→ Stored items
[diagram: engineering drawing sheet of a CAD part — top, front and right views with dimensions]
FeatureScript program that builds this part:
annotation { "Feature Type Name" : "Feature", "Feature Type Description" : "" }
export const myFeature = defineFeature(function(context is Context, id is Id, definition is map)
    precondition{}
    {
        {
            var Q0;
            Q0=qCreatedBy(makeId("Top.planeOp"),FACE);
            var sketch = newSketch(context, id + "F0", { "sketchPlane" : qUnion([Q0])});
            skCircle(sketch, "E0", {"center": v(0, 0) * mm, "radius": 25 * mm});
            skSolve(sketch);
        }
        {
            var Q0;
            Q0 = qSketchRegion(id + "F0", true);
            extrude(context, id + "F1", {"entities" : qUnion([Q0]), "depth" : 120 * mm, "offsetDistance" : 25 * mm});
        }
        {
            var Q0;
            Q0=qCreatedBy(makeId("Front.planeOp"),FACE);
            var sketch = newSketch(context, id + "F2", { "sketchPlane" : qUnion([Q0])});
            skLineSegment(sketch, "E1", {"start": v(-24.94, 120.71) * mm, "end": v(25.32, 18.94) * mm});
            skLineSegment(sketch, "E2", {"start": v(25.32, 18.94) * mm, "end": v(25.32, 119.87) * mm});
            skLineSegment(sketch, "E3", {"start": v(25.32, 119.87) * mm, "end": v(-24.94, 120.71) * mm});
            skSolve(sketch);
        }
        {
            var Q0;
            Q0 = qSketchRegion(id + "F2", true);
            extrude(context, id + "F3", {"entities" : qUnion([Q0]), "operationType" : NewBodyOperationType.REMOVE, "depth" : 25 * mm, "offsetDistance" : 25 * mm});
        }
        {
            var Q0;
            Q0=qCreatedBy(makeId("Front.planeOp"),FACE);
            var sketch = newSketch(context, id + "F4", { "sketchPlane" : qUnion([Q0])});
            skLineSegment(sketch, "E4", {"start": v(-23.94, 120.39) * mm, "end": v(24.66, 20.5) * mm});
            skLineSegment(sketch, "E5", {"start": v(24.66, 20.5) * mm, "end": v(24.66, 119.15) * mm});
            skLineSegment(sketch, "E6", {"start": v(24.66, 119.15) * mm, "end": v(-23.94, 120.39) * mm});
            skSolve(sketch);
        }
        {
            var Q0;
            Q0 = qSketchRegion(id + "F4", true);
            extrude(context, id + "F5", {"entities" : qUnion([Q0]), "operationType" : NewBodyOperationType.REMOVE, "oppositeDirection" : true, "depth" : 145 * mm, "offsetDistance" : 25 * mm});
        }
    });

→ Set task
State how many lines in the records contain the string "operationType", replying with the number alone.

→ Result below
2